Artigo – Cartórios de Notas são importantes aliados contra crimes digitais

Por Joelson Sell*

Atualmente, mais da metade da população mundial está conectada a uma rede social. Com o advento da pandemia, só no último ano, mais de 450 milhões de pessoas começaram a usar uma plataforma de relacionamento. Com isso, outro crescimento observado é o de crimes virtuais, como o stalking, caracterizado pela perseguição reiterada de uma pessoa.

Tanto que em 31 de março deste ano foi sancionada a Lei federal nº 14.132, popularizada como Lei do stalking. O fato é que a exposição de informações pessoais incentivada pelas redes sociais facilita a ação de criminosos que, muitas vezes, ameaçam a integridade física e psicológica da pessoa perseguida, invadindo e perturbando sua liberdade e privacidade.

A Lei acrescenta ao Decreto-Lei nº 2.848, de 7 de dezembro de 1940, o artigo 147-A, que determina pena de seis meses a dois anos e multa. A pena recebe acréscimo de 50% caso o crime seja cometido contra criança, adolescente ou idoso; contra mulher por razões da condição de sexo feminino; e mediante concurso de duas ou mais pessoas ou com o emprego de arma.

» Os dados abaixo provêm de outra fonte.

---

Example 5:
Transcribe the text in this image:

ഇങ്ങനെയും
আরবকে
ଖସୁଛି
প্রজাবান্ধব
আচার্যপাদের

No entanto, um documento importante que oferece respaldo às vítimas de stalking é a Ata Notarial, que pode ser registrada nos Cartórios de Notas. Segundo a presidente do Colégio Notarial do Brasil – Conselho Federal (CNB/CF), Giselle Barros de Oliveira, o documento incluso no Código de Processo Civil – o que lhe confere ainda maior força probatória – faz uma prova pré-constituída de determinado fato ou situação testemunhada pelo tabelião. “A pessoa que está sendo perseguida, seja em redes sociais, WhatsApp ou outros aplicativos similares, pode fazer este documento em qualquer Cartório de Notas, tanto de forma presencial, como de forma online pela plataforma e-Notariado (https://www.e-notariado.org.br)”, explica.

No primeiro mês de vigência da Lei, os Cartórios de Notas brasileiros apontaram aumento de 105% no registro de atas notariais. De acordo com levantamento, em abril deste ano foram registradas 7.426 atas, ante 3.628 em 2020.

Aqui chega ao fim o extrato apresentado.